How can I reason about performance effects (of changing to a more compact representation for 48-bit integers)?

Question

Similar to this question What's the actual effect of successful unaligned accesses on x86?

We have an application which searches through a massive array of structures for which the key is a 48 bit integer. We have always used a 64-bit type to represent the 48-bit integer on the assumption that space is cheap and alignment improves performance.

The space used by the array is huge. So I am curious as to what effect switching to a compact representation would actually have.

This is a performance question so the essential answer is measure. Also accepting that performance can be most greatly affected by choosing the best algorithm for your usage pattern.

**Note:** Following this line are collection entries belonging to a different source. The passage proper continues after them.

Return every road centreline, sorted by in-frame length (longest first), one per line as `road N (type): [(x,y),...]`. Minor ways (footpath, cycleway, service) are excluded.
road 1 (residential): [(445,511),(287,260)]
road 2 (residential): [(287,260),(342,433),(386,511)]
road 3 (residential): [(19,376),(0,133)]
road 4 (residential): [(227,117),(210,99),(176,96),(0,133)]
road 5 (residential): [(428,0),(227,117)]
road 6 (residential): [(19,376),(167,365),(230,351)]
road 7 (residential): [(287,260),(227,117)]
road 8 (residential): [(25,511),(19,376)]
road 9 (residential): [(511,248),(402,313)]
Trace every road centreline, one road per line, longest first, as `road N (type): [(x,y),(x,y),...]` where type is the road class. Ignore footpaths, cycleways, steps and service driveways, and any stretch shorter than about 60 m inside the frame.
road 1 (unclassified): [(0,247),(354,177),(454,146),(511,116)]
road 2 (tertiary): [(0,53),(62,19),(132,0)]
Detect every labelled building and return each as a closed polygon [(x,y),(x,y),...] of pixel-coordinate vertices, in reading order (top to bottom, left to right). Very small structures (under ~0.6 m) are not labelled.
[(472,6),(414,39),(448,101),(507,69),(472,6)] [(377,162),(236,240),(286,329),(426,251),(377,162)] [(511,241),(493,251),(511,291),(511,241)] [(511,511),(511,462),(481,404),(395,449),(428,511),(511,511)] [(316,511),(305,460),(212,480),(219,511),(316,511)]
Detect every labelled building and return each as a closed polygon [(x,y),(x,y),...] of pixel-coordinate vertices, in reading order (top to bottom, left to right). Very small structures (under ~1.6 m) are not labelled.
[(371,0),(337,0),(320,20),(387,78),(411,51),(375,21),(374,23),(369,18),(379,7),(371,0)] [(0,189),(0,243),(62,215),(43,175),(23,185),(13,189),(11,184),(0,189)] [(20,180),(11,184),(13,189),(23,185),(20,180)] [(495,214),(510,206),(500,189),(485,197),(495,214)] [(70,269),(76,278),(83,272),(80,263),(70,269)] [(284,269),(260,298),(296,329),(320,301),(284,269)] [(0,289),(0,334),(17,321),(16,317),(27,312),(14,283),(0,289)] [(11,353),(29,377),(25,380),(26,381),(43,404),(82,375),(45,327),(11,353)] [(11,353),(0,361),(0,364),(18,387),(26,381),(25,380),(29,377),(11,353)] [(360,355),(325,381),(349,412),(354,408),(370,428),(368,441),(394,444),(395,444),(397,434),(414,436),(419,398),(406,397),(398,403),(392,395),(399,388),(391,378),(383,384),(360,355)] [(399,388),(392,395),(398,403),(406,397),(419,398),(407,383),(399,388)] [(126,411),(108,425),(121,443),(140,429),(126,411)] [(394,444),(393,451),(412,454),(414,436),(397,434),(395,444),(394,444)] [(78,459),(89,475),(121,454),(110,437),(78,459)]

The question is what can we hypothesize in advance of measuring?

Effectively changing:

struct Entry
{
   uint64_t key;
   int32_t value1;
   int32_t value2;   
};
std::vector<Entry> foobar;

to say:

struct uint48
{
   uint16_t v[3];
}

struct Entry
{
   uint48 key;
   int32_t value1;
   int32_t value2;   
} __attribute__((packed));
std::vector<Entry> snafu;

Making this change in practice would save a fair bit of memory. I am curious what effect I could expect it to have on performance in practice.

The only way to know for sure is of course to measure but this would require a not insignificant amount of effort.

What can I reason about the expected effects?

This is my starting point:

Searching through the structure consists of a number of operations based around on operations on the 48-bit key (mostly hamming distance rather than equality).
The structure remains read-only throughout.
There are heuristics which mean that successive searches should use local data and hopefully exploit CPU caching.
Assume an x86_64 based architecture with at least 'standard' add-ons like SSE
Using g++ on Linux

On the one hand we have:

An Entry is currently 128bits = 16 bytes wide.

Reducing it to 14 will remove any 16 byte alignment benefit if such a thing exists.
Extracting a 48 bit integer becomes more expensive.

i.e. uint64_t foo = someEntry.key;

On the other hand:

Reducing the size of each entry increases the chance of wanted data being in a cache.

The data set overall is way too big to completely fit in any cache.

The cost of reducing the memory use is likely a reduction in performance but is there a way to estimate it that would justify performing the actual experiment?

For example if we expect a 50% loss of performance its probably not worth even trying. If its likely to be more like 5% on the other hand it may be worth doing.

I hope to perform the experiment in the future regardless but it is likely to be quite a distant future due to other commitments.

I think this is an interesting question in terms of how you should approach thinking about such problems.

Optimizing is a rabbit hole from algorithms down to hand crafted assembly. There is a lot you can do and many pitfalls on the way. I'm familiar with it from the algorithms side but much less so when it comes to understanding how the a change made higher up effects how things run on the CPU.

Generally we've scaled by adding cores and RAM and nodes with more cores as these are cheaper than the programmer time and support cost of optimising/recompiling for different commodity hardware. But the exercise is very educational and there are likely many gains to be had from low hanging fruit.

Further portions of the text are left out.